Tips from the kitchen

  • Protein powder absorbs liquid differently depending on brand and blend, so your mixture might need more powder, oats, or a splash of milk to hit that dough-like texture. Mix first, then adjust.
  • Roll the balls cold or at room temperature, but if they're sticky, chill the base mixture for 15 minutes before scooping.
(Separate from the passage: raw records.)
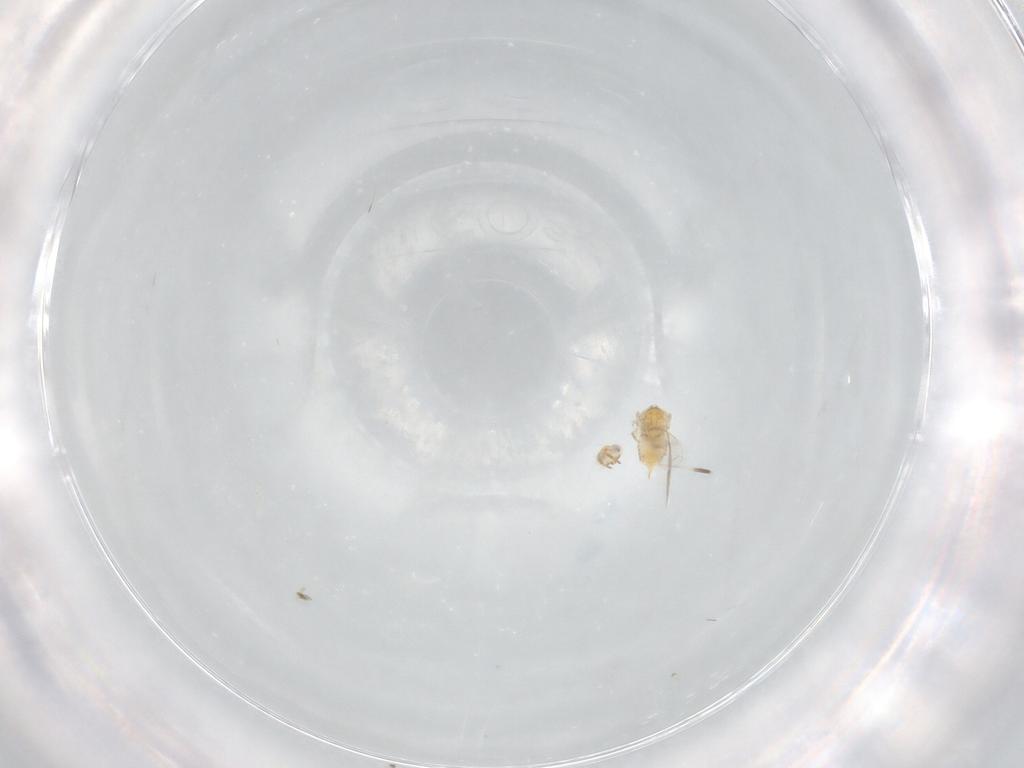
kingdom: Animalia
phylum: Arthropoda
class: Insecta
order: Hymenoptera
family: Aphelinidae
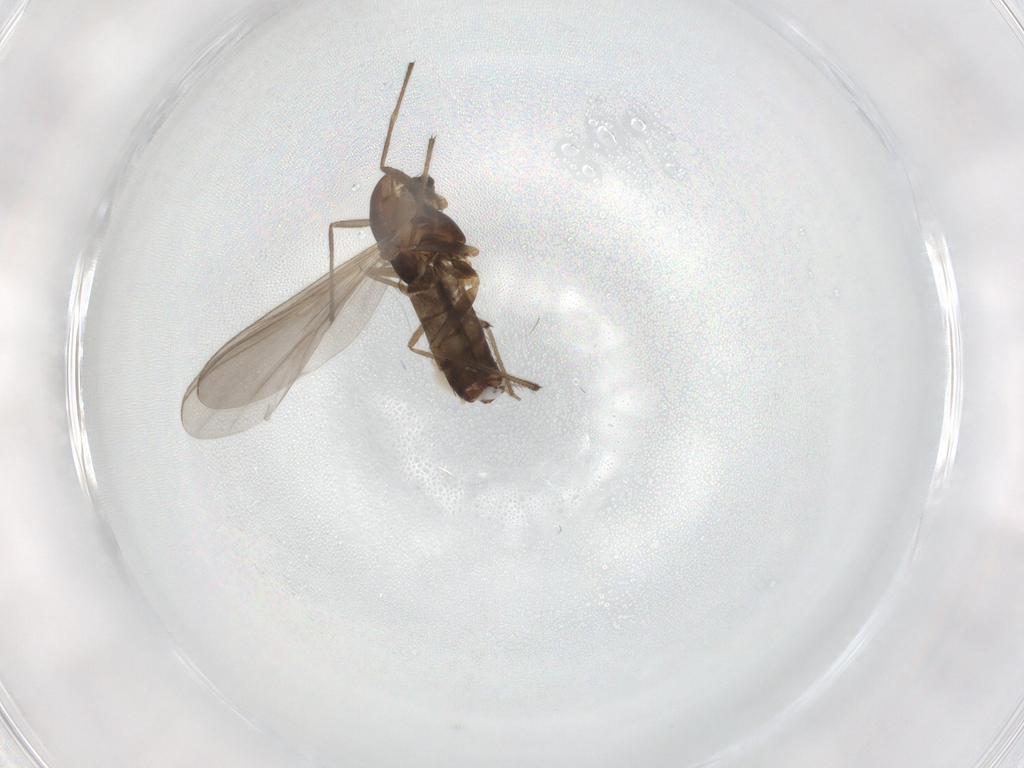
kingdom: Animalia
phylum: Arthropoda
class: Insecta
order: Diptera
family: Chironomidae
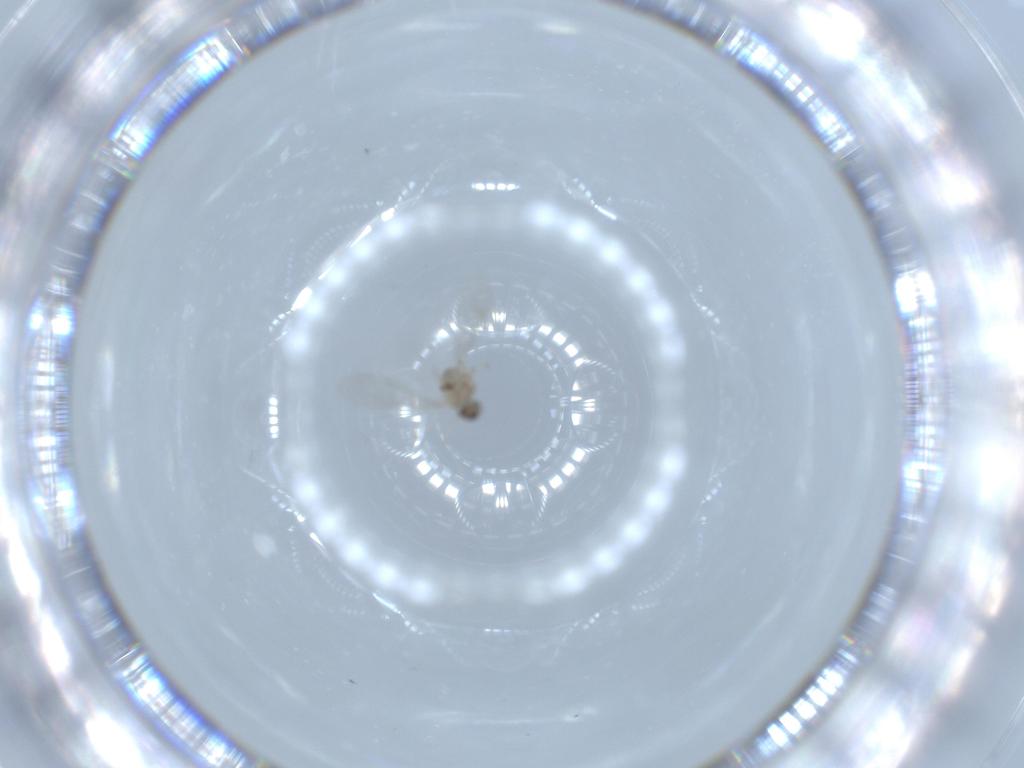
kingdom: Animalia
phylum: Arthropoda
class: Insecta
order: Diptera
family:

Damp hands help with shaping.
  • Build a coating station with 4 to 5 small dishes so you can batch roll and customize each truffle without washing bowls between batches.

Variations

  • Matcha and white chocolate: coat half the truffles in matcha powder mixed with a pinch of sea salt, roll the rest in melted white chocolate and unsweetened coconut.
  • Tahini and date: skip the vanilla powder, use tahini as your base, coat in finely chopped dates and sesame seeds for a Middle Eastern slant.
  • Almond butter and cherry: swap almond butter for your nut base, coat in cocoa powder and finely chopped dried cherries for tartness against the cocoa.
  • Sunflower seed butter and everything: use sunflower seed butter to sidestep allergies, coat in a mix of pumpkin seeds, hemp hearts, and crushed pistachios.

Make ahead and storage

Keep them in an airtight container in the fridge for up to a week. Freezer is fine too, for up to a month, though you can eat them straight from the fridge without thawing.